Data items
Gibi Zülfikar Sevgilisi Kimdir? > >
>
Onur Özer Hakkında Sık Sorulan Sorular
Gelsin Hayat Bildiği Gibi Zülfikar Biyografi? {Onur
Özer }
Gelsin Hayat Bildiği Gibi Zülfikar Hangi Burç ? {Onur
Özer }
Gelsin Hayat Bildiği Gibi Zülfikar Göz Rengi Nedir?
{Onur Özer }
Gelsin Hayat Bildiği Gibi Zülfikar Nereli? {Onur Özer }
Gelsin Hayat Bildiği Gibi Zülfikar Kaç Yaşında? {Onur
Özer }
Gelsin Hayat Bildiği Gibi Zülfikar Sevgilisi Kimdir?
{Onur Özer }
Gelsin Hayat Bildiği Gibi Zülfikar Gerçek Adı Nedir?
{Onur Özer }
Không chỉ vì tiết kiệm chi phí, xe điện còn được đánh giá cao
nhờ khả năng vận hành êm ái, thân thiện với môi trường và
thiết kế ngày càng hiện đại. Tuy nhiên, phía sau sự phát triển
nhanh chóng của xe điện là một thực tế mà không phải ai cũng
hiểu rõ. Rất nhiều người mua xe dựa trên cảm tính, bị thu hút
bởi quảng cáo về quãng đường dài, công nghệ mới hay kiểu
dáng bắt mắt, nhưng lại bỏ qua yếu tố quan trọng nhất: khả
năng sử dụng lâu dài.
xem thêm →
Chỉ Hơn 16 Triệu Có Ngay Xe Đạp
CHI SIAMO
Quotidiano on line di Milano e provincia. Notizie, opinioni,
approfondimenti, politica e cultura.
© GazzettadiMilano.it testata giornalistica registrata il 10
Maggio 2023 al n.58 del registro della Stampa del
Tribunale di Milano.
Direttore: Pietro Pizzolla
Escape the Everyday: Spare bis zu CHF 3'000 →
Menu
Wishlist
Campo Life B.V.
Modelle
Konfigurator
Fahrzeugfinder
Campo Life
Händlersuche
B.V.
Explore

### DESCRIPTION OF THE TASK
If a line in the records above contains the word "Kimdir", copy it.

### FINISHED TASK
Gibi Zülfikar Sevgilisi Kimdir? > >
Gelsin Hayat Bildiği Gibi Zülfikar Sevgilisi Kimdir?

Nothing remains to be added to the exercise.